___ TRECHO DO TEXTO ___
Bolsonaristas reconhecem irritação do agronegócio e temem isolamento político.
Nos bastidores, aliados de Jair Bolsonaro (PL) já admitem que a decisão de Donald Trump de aplicar uma tarifa de 50% sobre produtos brasileiros está gerando desgaste para o ex-presidente, especialmente junto ao agronegócio; setor historicamente alinhado ao bolsonarismo.
Apesar da tentativa pública de transferir a responsabilidade ao presidente Luiz Inácio Lula da Silva (PT), integrantes da base bolsonarista reconhecem que a postura adotada por Bolsonaro e seu filho Eduardo (PL-SP) não repercutiu bem entre produtores rurais e empresários do setor exportador. De acordo com fontes ouvidas pela CNN, críticas têm circulado nos grupos de WhatsApp do agro, sinalizando uma queda de apoio neste momento.
Um deputado bolsonarista ligado ao setor rural disse, sob reserva, que a medida de Trump foi vista como uma “atitude contra o Brasil”, e que a tentativa de politizar a anistia dos envolvidos no 8 de janeiro em troca da suspensão da tarifa causou irritação generalizada. “O apoio ao Bolsonaro entre produtores está minoritário agora”, afirmou.
Outro parlamentar de direita avalia que faltou empatia de Bolsonaro com os setores econômicos afetados pela nova tarifa; especialmente os que exportam produtos básicos como carne, suco de laranja e celulose, que representam boa parte da pauta brasileira para os EUA.
O episódio também causou desconforto em círculos ligados ao governador de São Paulo, Tarcísio de Freitas (Republicanos), que mantém vínculos com o setor produtivo e busca preservar uma imagem de equilíbrio diante de temas sensíveis da economia.
Com a aproximação das eleições nos EUA e os desdobramentos da crise comercial, aliados de Bolsonaro temem que o ex-presidente acabe ainda mais isolado politicamente, caso o setor agropecuário, base crucial do bolsonarismo, siga demonstrando insatisfação.
___
Reproduza, sem qualquer alteração, a parte do texto sobre o desgaste de Bolsonaro com o agronegócio que começa com as palavras "Bolsonaristas reconhecem irritação" e termina com "apoio neste momento.".
___ DADOS FORNECIDOS ___
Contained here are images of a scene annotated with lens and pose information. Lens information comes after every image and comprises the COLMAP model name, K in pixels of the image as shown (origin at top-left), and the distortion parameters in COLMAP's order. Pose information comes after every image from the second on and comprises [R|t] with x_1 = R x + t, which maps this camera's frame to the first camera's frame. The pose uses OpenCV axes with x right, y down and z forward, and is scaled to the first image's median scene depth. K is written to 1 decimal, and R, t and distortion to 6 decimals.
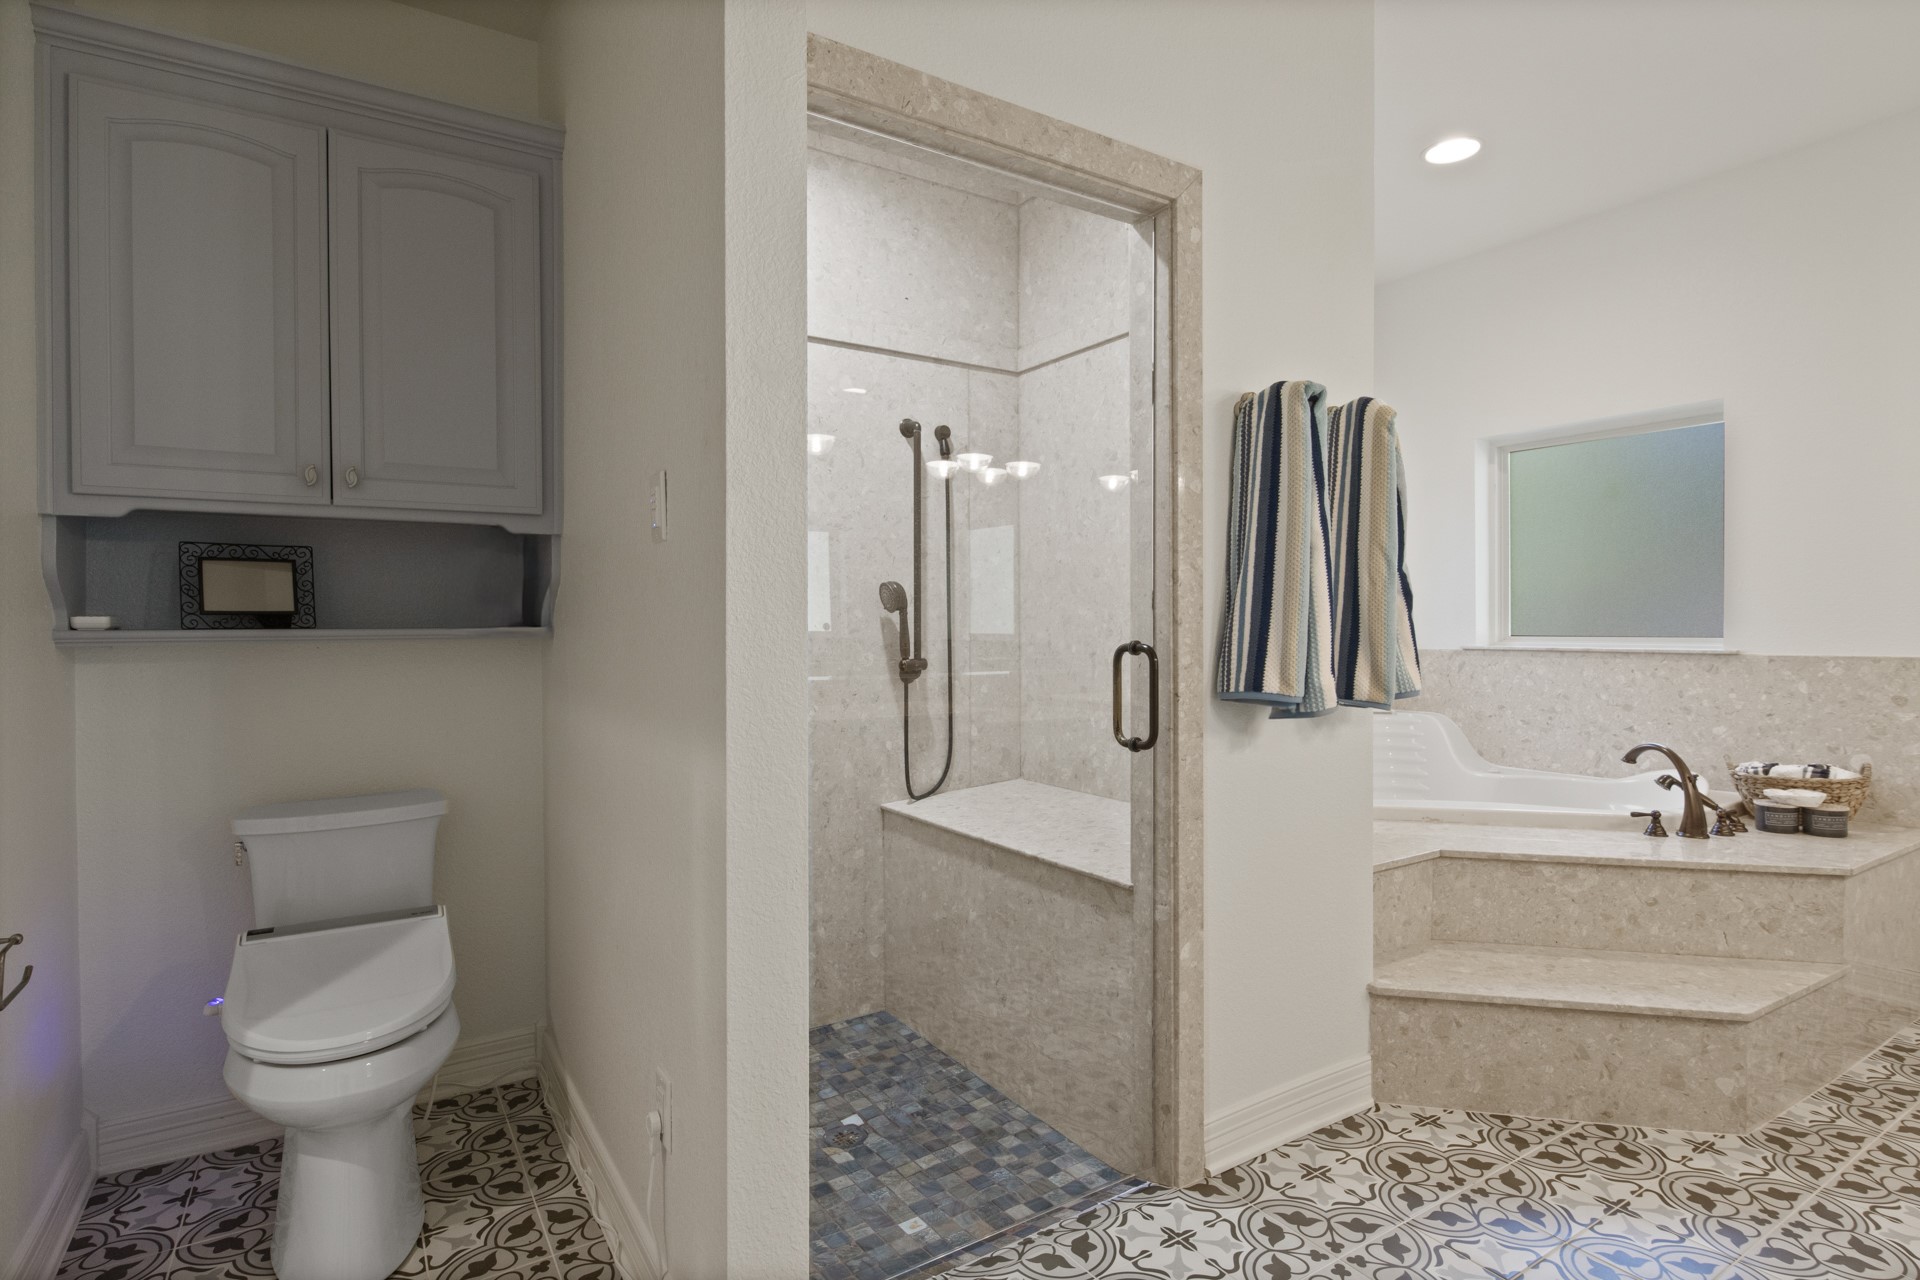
lens RADIAL K [[972.8, 0, 963.1], [0, 972.8, 644.3], [0, 0, 1]] dist [-0.006152, -0.001614]
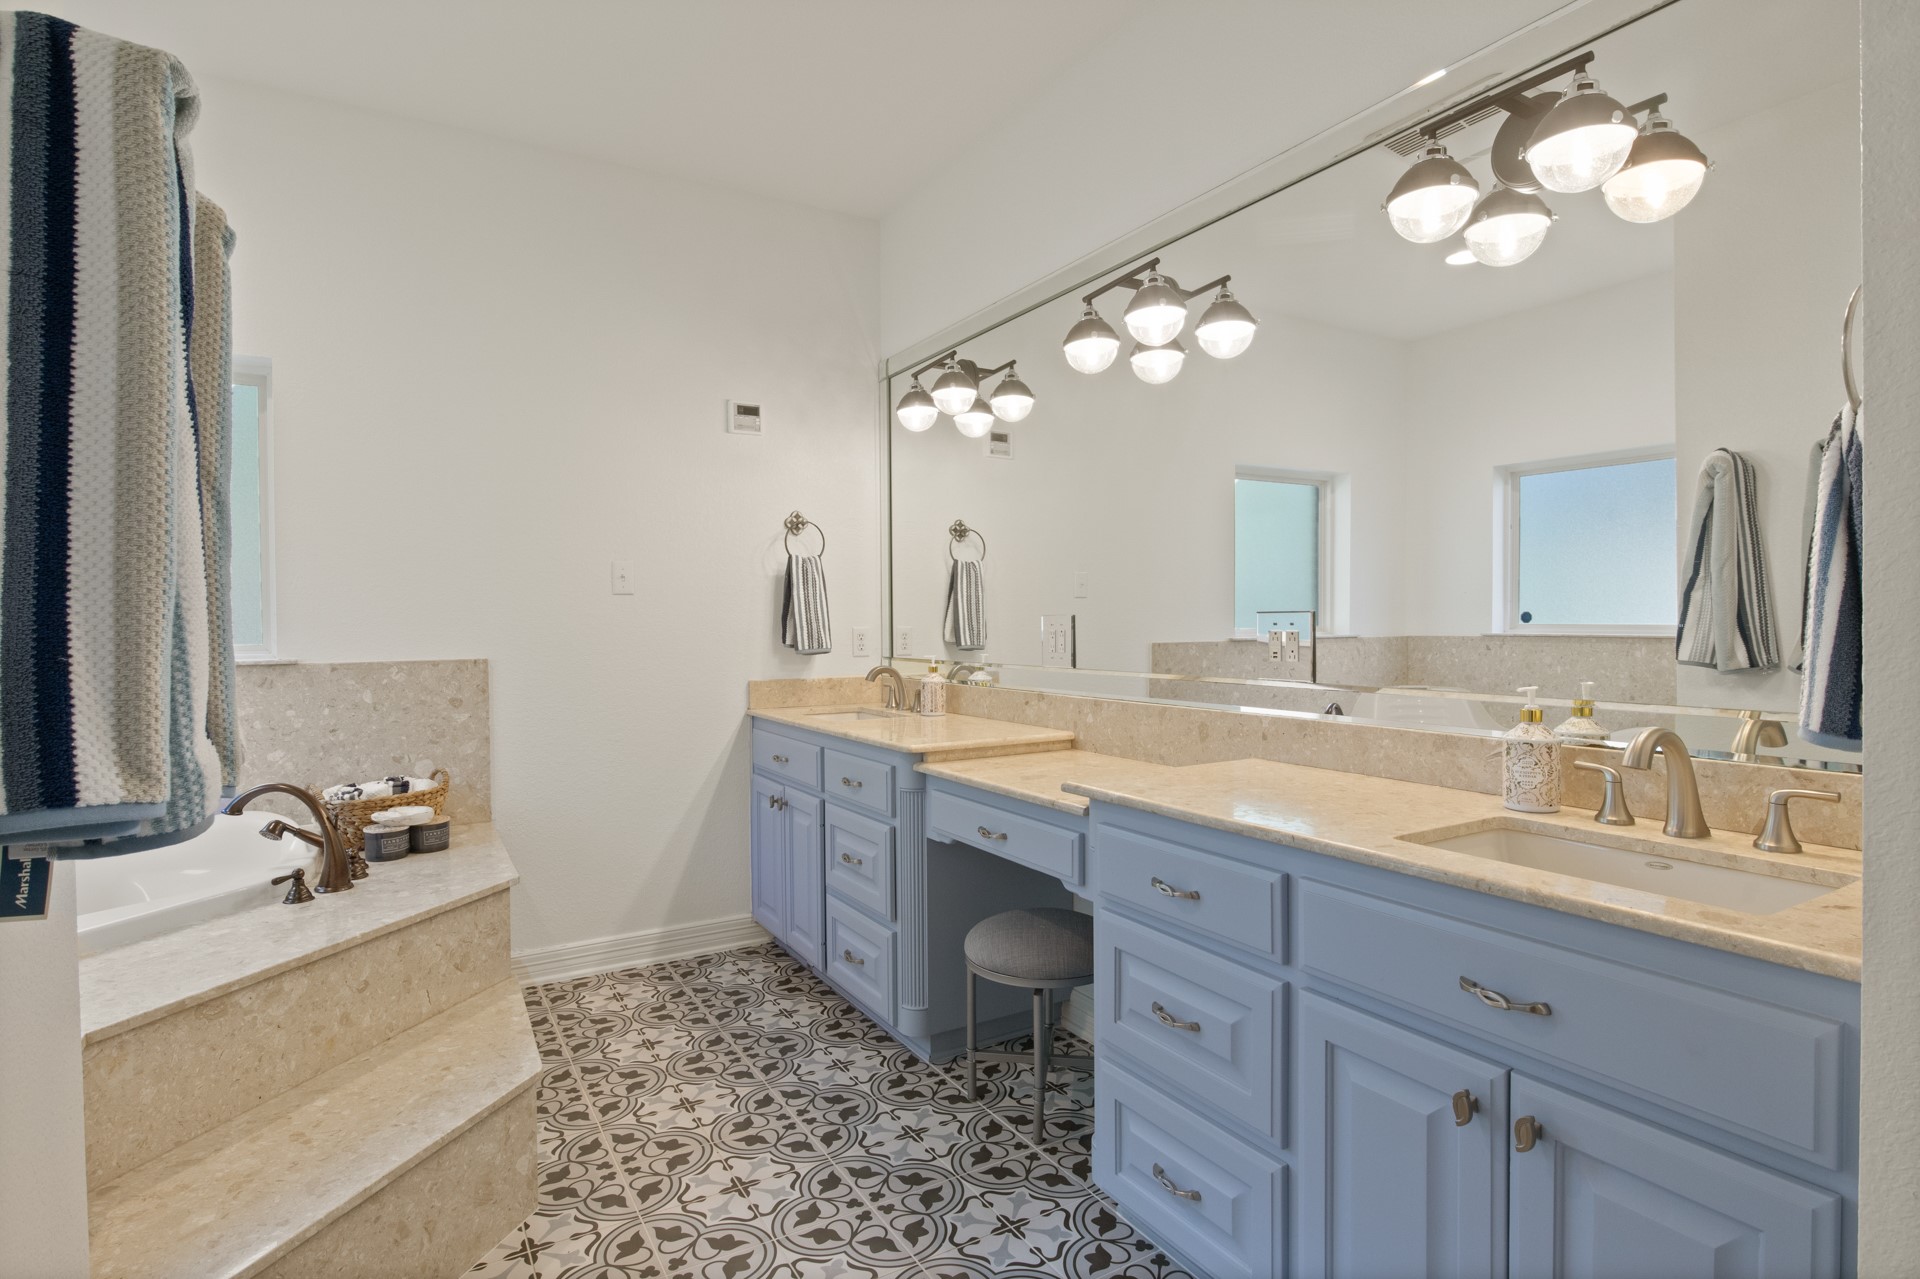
lens RADIAL K [[972.8, 0, 963.6], [0, 972.8, 639.4], [0, 0, 1]] dist [-0.006152, -0.001614]
pose [[0.027788, -0.013571, 0.999522, -0.039967], [0.027263, 0.999546, 0.012813, -0.006759], [-0.999242, 0.026894, 0.028145, 0.434857]]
___
* **RESOLUÇÃO ESCRITA**
Bolsonaristas reconhecem irritação do agronegócio e temem isolamento político.
Nos bastidores, aliados de Jair Bolsonaro (PL) já admitem que a decisão de Donald Trump de aplicar uma tarifa de 50% sobre produtos brasileiros está gerando desgaste para o ex-presidente, especialmente junto ao agronegócio; setor historicamente alinhado ao bolsonarismo.
Apesar da tentativa pública de transferir a responsabilidade ao presidente Luiz Inácio Lula da Silva (PT), integrantes da base bolsonarista reconhecem que a postura adotada por Bolsonaro e seu filho Eduardo (PL-SP) não repercutiu bem entre produtores rurais e empresários do setor exportador. De acordo com fontes ouvidas pela CNN, críticas têm circulado nos grupos de WhatsApp do agro, sinalizando uma queda de apoio neste momento.